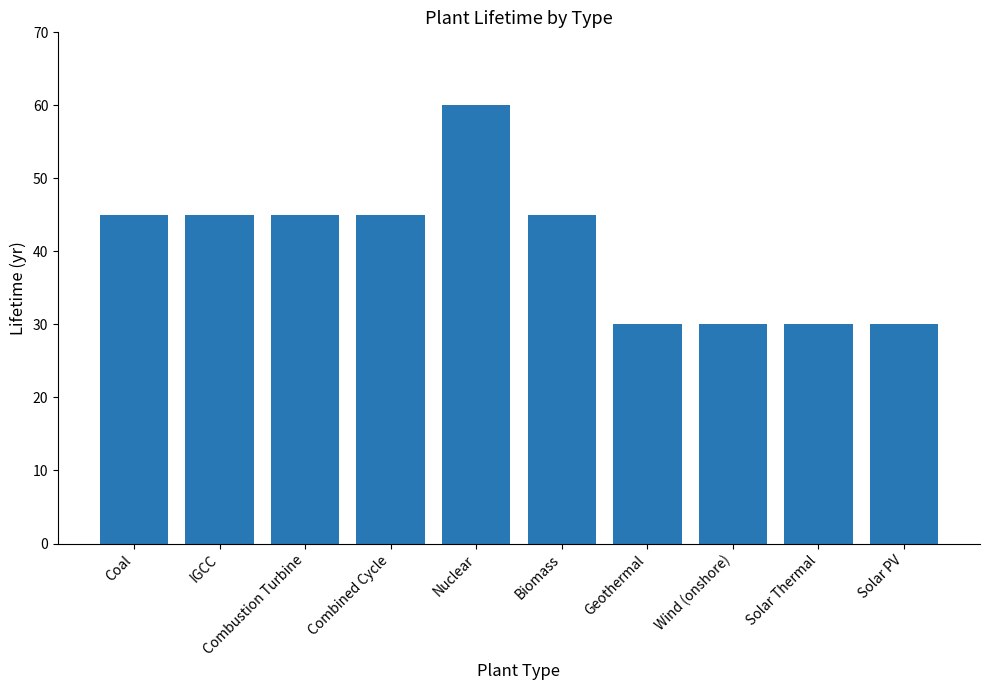

Reading left to right, what are all the values shown in this chart?

Coal=45	IGCC=45	Combustion Turbine=45	Combined Cycle=45	Nuclear=60	Biomass=45	Geothermal=30	Wind (onshore)=30	Solar Thermal=30	Solar PV=30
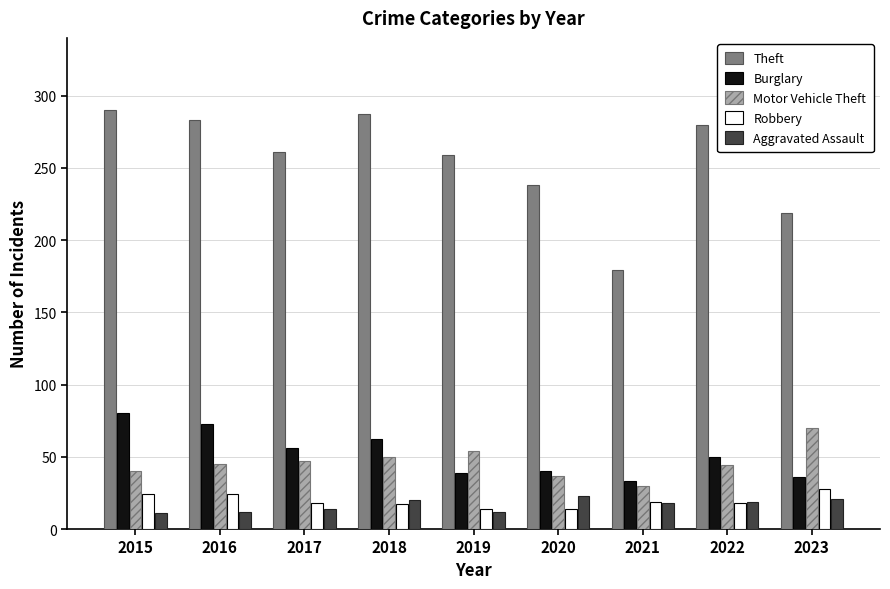

At which label does Robbery reach its peak?

2023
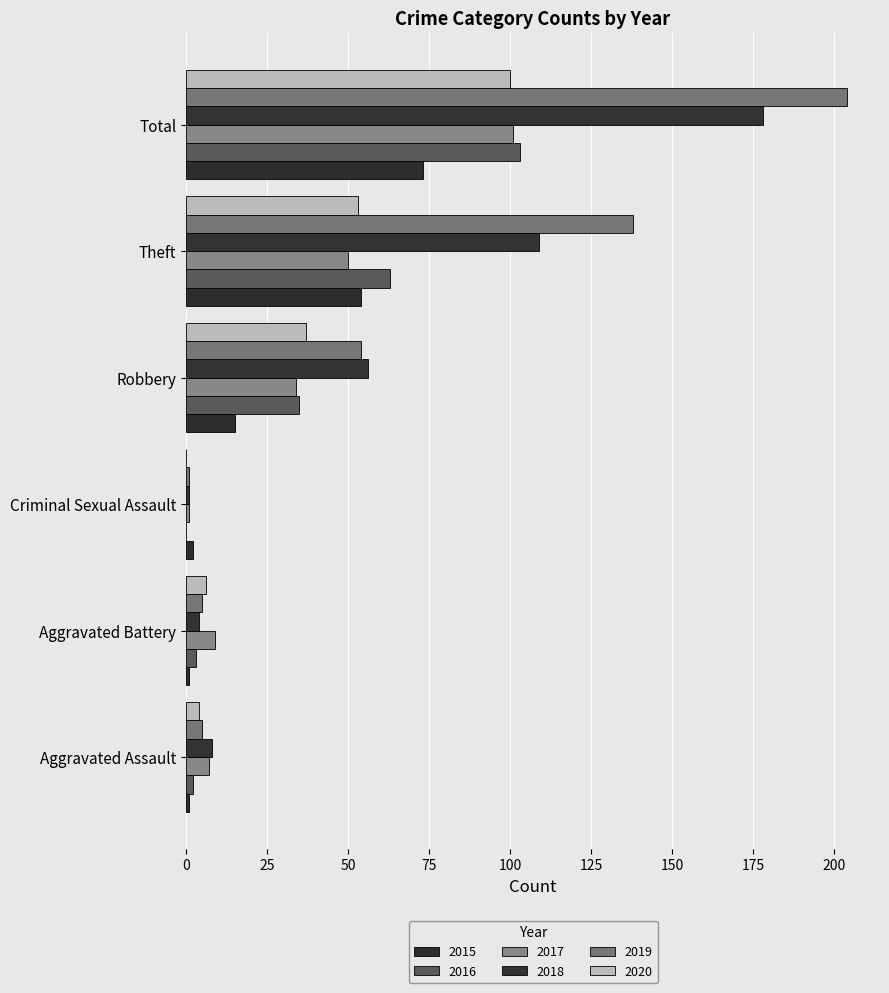

Is it true that 2017 equals 54 at Robbery?

False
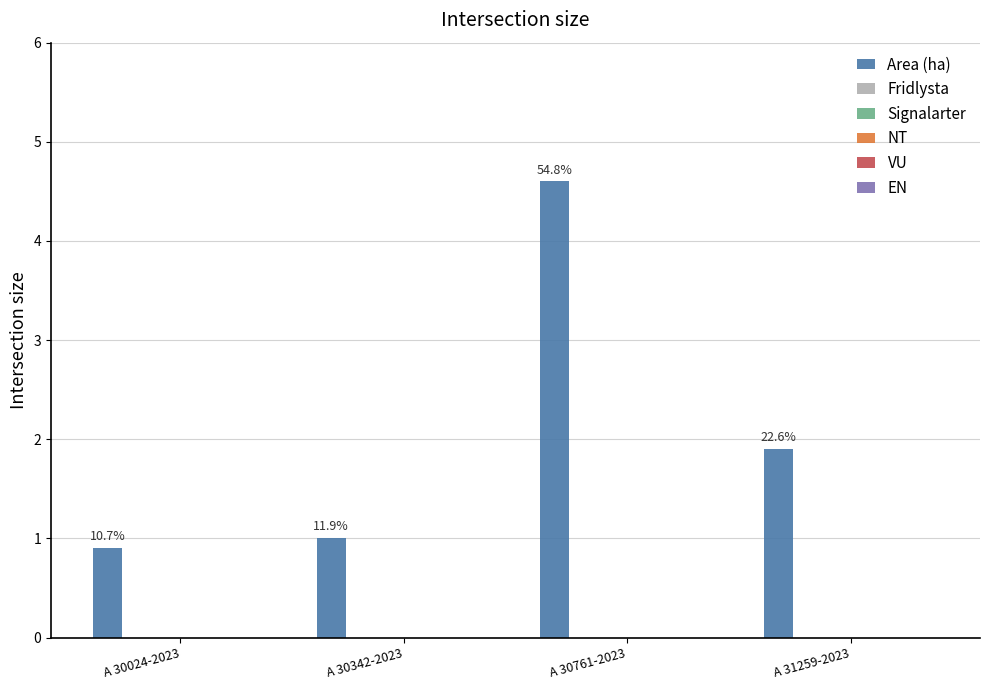

Reading left to right, transcribe all the data shown in this chart.

Area (ha): 0.9	1.0	4.6	1.9
Fridlysta: 0.0	0.0	0.0	0.0
Signalarter: 0.0	0.0	0.0	0.0
NT: 0.0	0.0	0.0	0.0
VU: 0.0	0.0	0.0	0.0
EN: 0.0	0.0	0.0	0.0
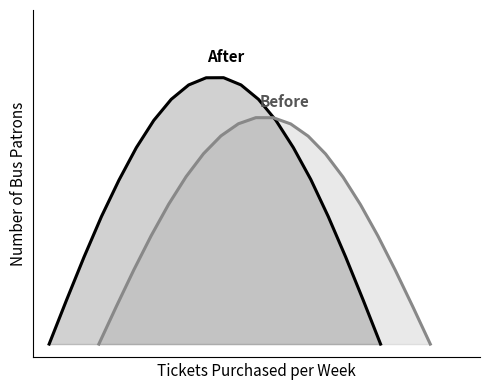

True or false: Y has more than 2 points higher than both neighbors.

False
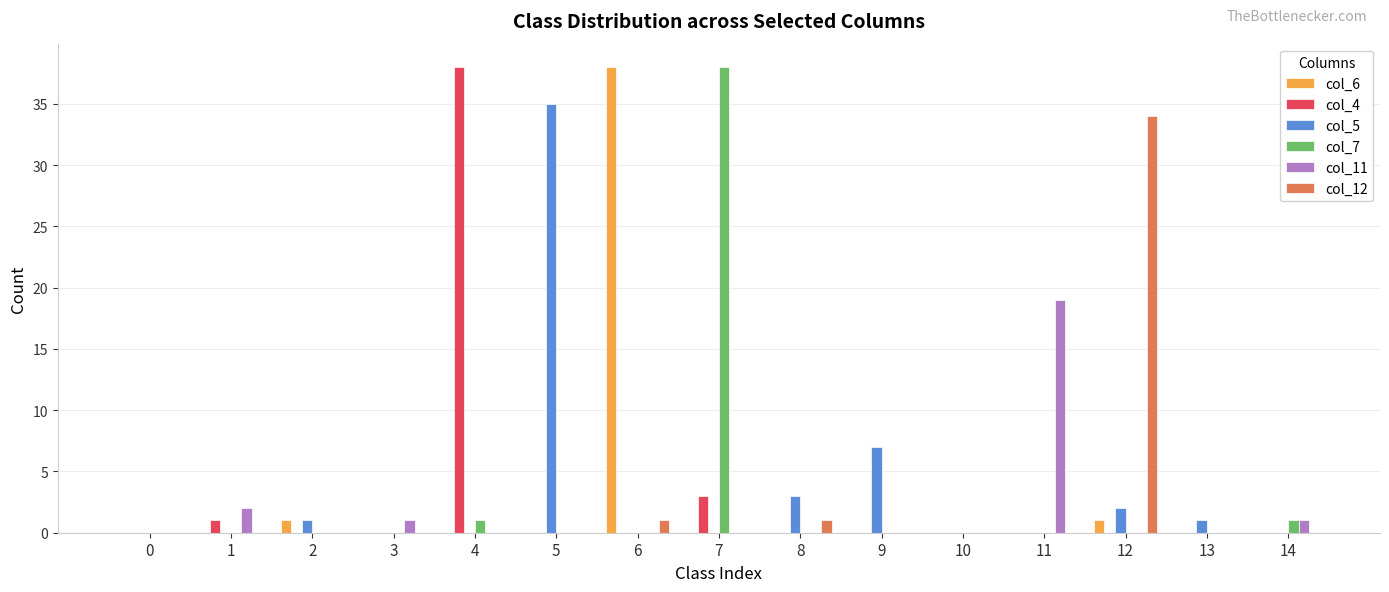

The value of col_7 at 6 is 0. True or false?

True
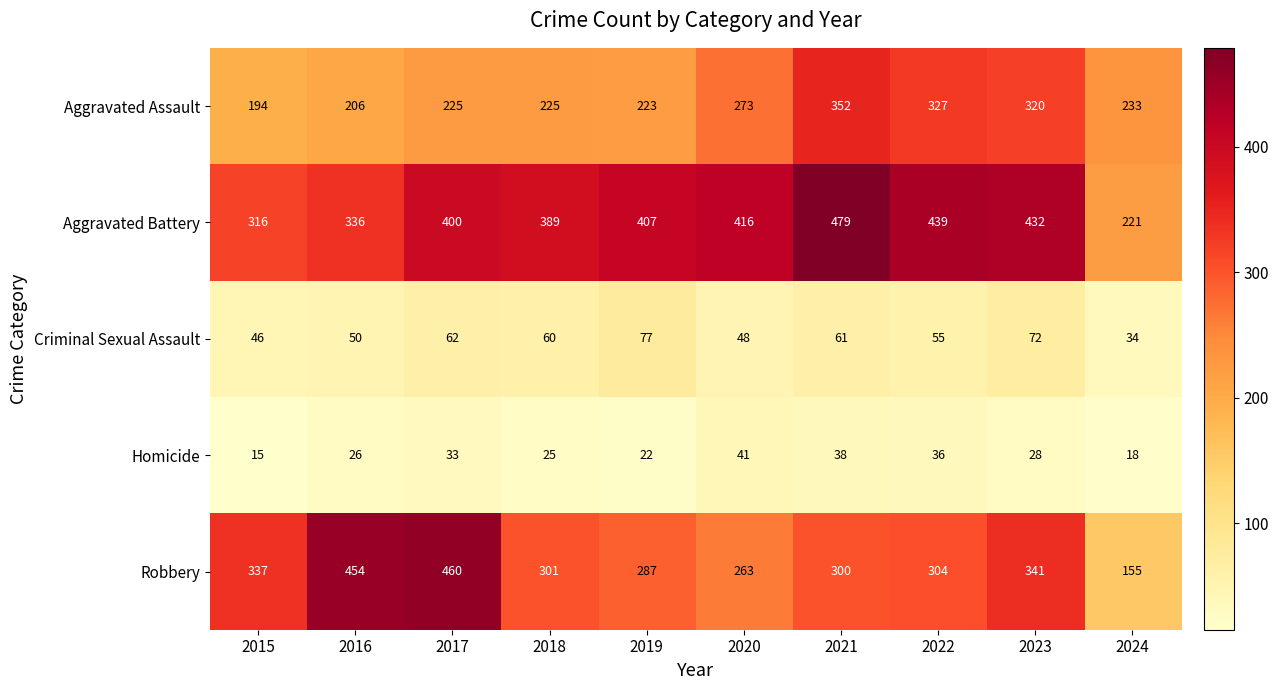

Where is Criminal Sexual Assault nearest to the value 55?

2022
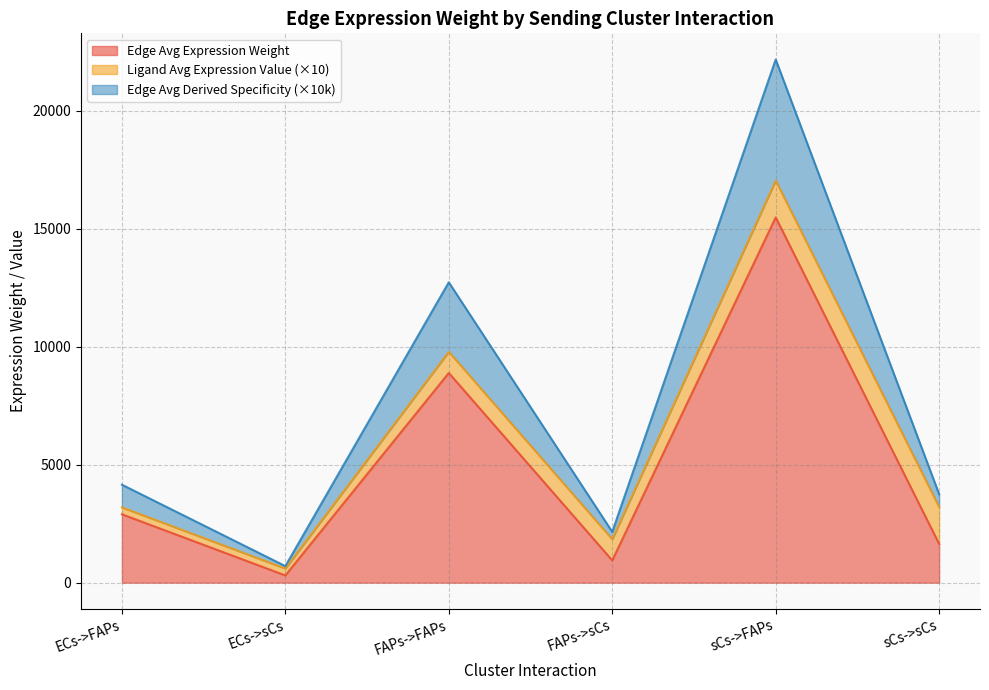

Reading right to left, what are all the values shown in this chart?

Edge average expression weight: sCs->sCs=1644.1	sCs->FAPs=15487.2	FAPs->sCs=944.0	FAPs->FAPs=8892.3	ECs->sCs=307.9	ECs->FAPs=2900.0
Edge total expression weight: sCs->sCs=3750.8	sCs->FAPs=22181.4	FAPs->sCs=2153.6	FAPs->FAPs=12736.0	ECs->sCs=702.4	ECs->FAPs=4153.6
Edge average expression derived specificity: sCs->sCs=3206.0	sCs->FAPs=17049.0	FAPs->sCs=1840.8	FAPs->FAPs=9789.1	ECs->sCs=600.3	ECs->FAPs=3192.5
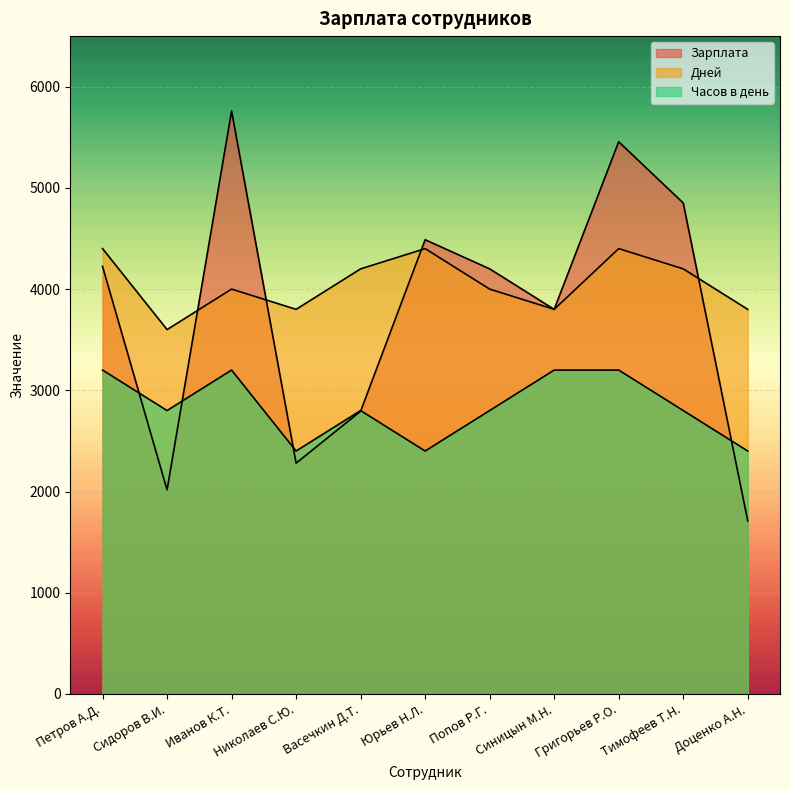

The Дней series shows 1714 at Сидоров В.И.. True or false?

False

---------------

Find every line of the records that contains the string "values" and copy each one out. Case counts.

Reading left to right, what are all the values shown in this chart?
Reading right to left, what are all the values shown in this chart?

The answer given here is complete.